The Supreme Court of Alaska will decide whether state law requires that personal auto insurance companies include price terms when offering optional uninsured/underinsured motorist coverage limits. The court will also determine the appropriate remedy for improper or inadequate offers of UIM limits in the case of GEICO v. Graham-Gonzalez.
At issue is whether GEICO’s UIM selection form complied with the requirements of Alaska law. The Alaska Superior Court reportedly concluded that the insurer had failed to properly offer the higher UIM coverage options by not including advance-pricing information. The court also ruled that the appropriate remedy was to allow the plaintiff, a GEICO policyholder, to retroactively purchase UIM coverage at the statutory maximum of $1 million, even though the plaintiff at no point throughout her three-year insured period sought to select different UIM limits.
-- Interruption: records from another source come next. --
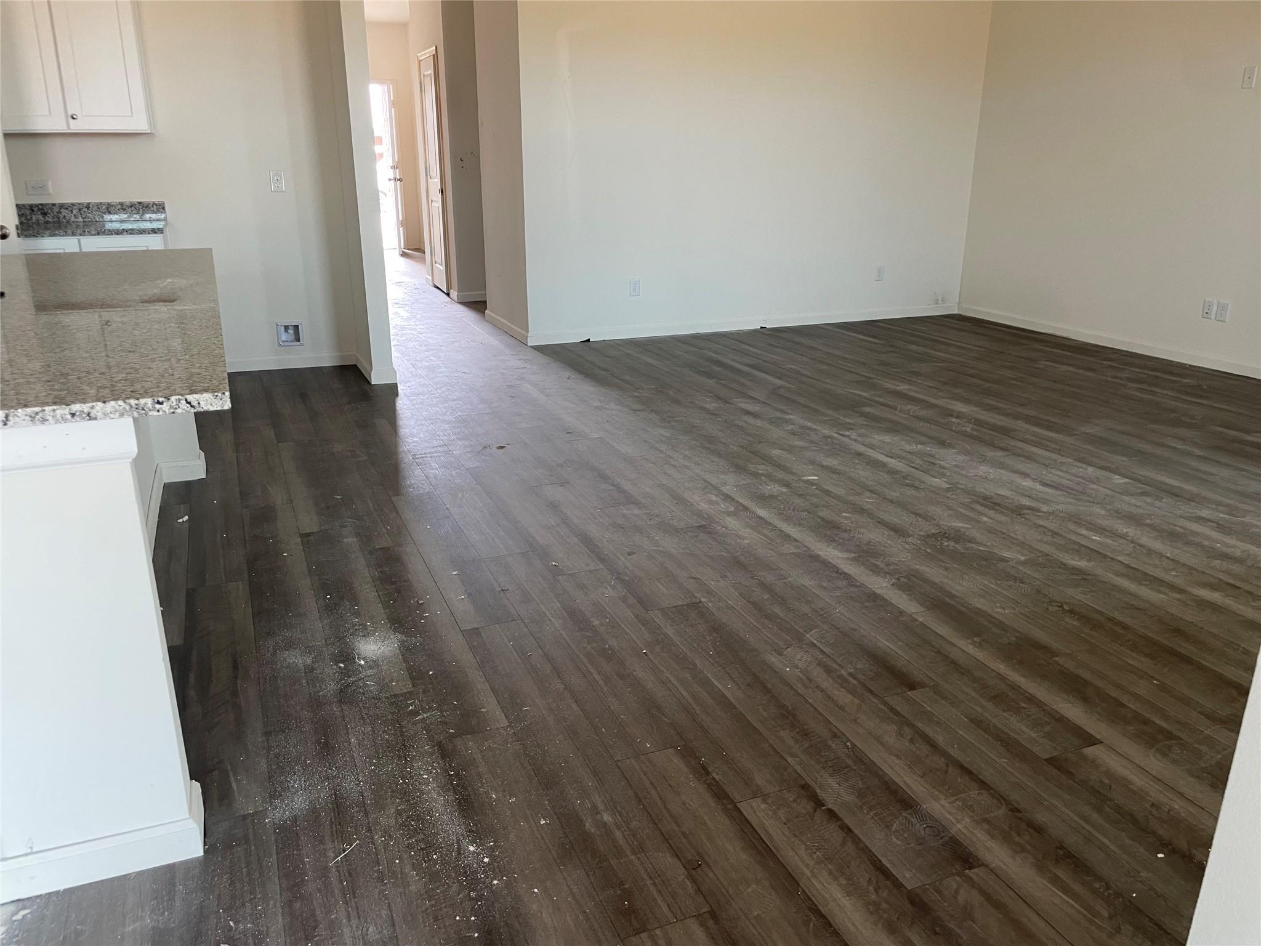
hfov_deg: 67.3
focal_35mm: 26
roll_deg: +0.9
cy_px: 473
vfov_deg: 53.1
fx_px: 947
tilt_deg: -18.9
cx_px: 630
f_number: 1.6
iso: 125
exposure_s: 1/85
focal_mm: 4.2
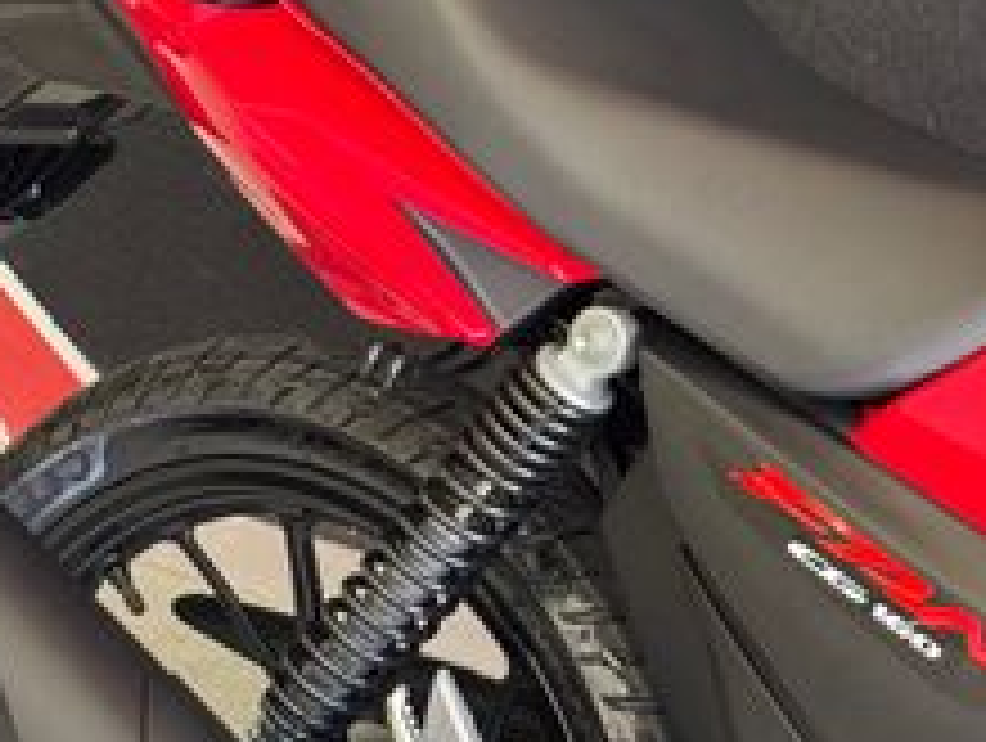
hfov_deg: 19.0
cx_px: 432
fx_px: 2939
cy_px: 504
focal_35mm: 103
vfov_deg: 14.4
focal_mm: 6.76
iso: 160
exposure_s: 1/60
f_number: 1.78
The National Association of Independent Insurers (NAII) filed a friend-of-the-court brief before the Supreme Court of Alaska in support of GEICO in the case, addressing both the price term offerings and appropriate remedy issues. The NAII brief argues that requiring insurers to include price terms for each optional UIM limit would “impose an impractical and unnecessary burden on the insurance industry.”
“To compel companies to provide this information fails to appreciate all the variables that ultimately go into insurance transactions, such as individual insurance needs and individualized factors like driving history, age, and location that may influence pricing,” Monika McGuire, NAII assistant general counsel, legal services, said. “Nothing in the statute requires insurers to provide pricing information of their UIM coverage offers. Related case law supports the same conclusion.”
Even if the UIM coverage cost information is deemed to be required under the statute, the remedy should not be to automatically provide the maximum optional limits offered for UIM coverage, as argued by the plaintiff. The Supreme Court of Alaska has repeatedly held that “reformation” is appropriate only where UIM coverage is required, not optional. Even then, the contract should only be reformed to the minimum, not the maximum, required limits, McGuire said.
The Alaska Supreme Court has already ruled that the appropriate remedy for failing to offer optional UIM limits is the tort remedy applied in a previous decision, Peter v. Schumacher Enters. In Peter, the court held that the proper remedy is an issue for the “trier-of-fact” in a private tort action, based on the extent of harm sustained by the insured and the level of coverage the insured would have chosen had they been offered the choice.
The NAII brief states that if the court were to adopt the reformation remedy imposed by the trial court, personal automobile insurers writing in Alaska would “face an enormous increase in UIM coverage loss exposure.”
“This increased exposure would inevitably result in increased UIM coverage premiums,” McGuire added. “Clearly, the tort remedy is more appropriate and adequate than a reformation remedy in cases involving optional UIM limits.”